- [What the task requires]
Update the text of all the material below by replacing "distinct" with "separate" and changing nothing else. Leave the pictures out of your answer.
Top of Record excerpts
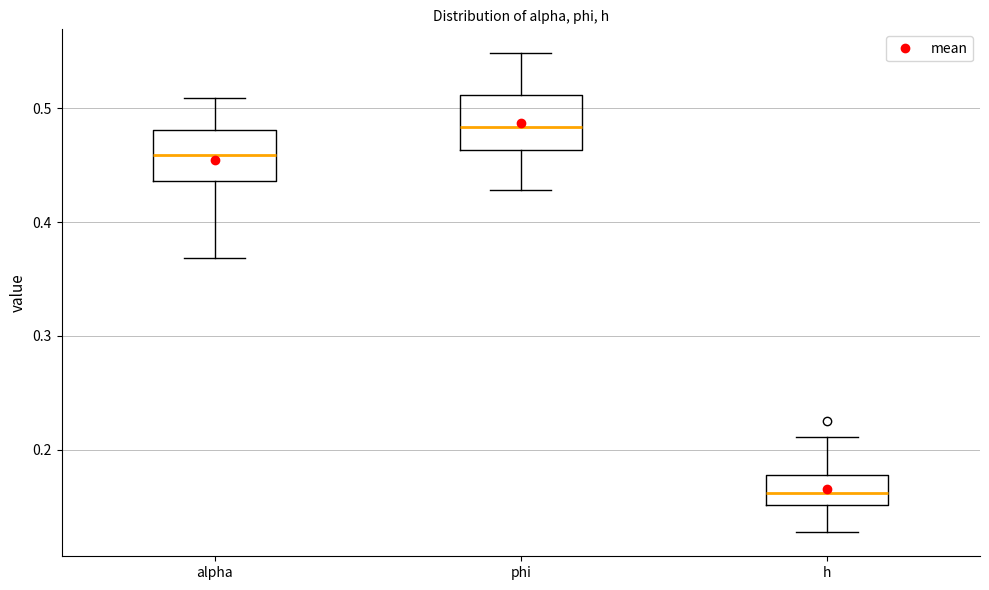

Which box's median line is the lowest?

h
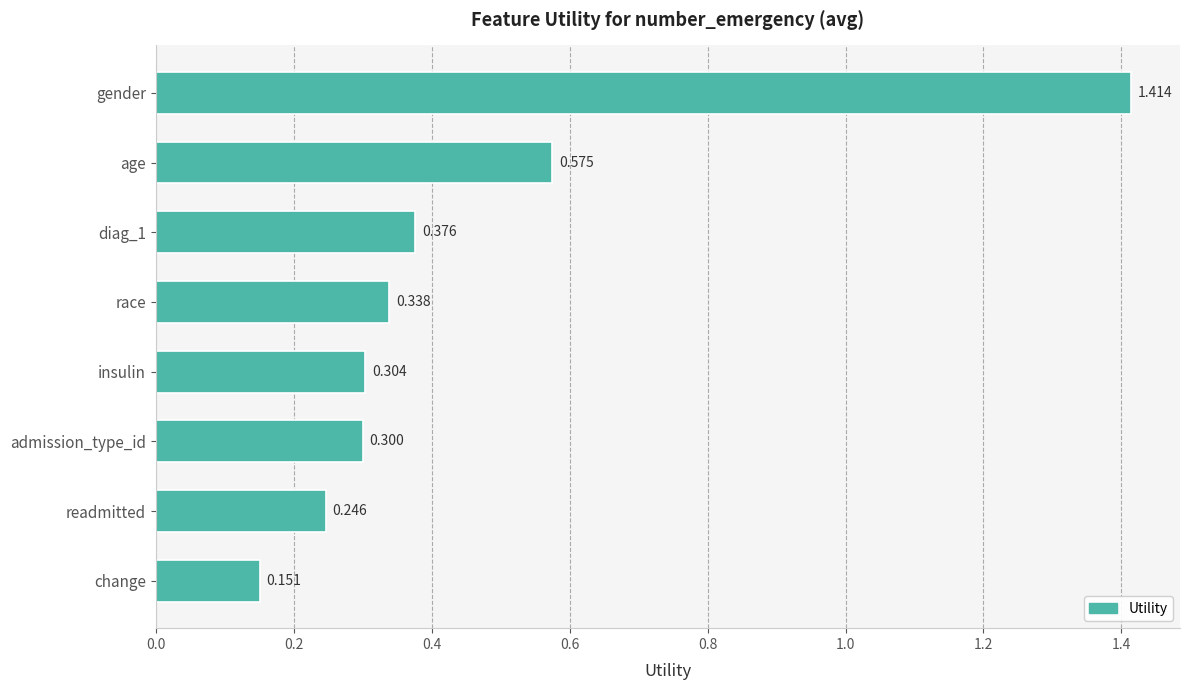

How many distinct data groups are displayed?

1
Bottom of Record excerpts
- [Response below]
Which box's median line is the lowest?

h

How many separate data groups are displayed?

1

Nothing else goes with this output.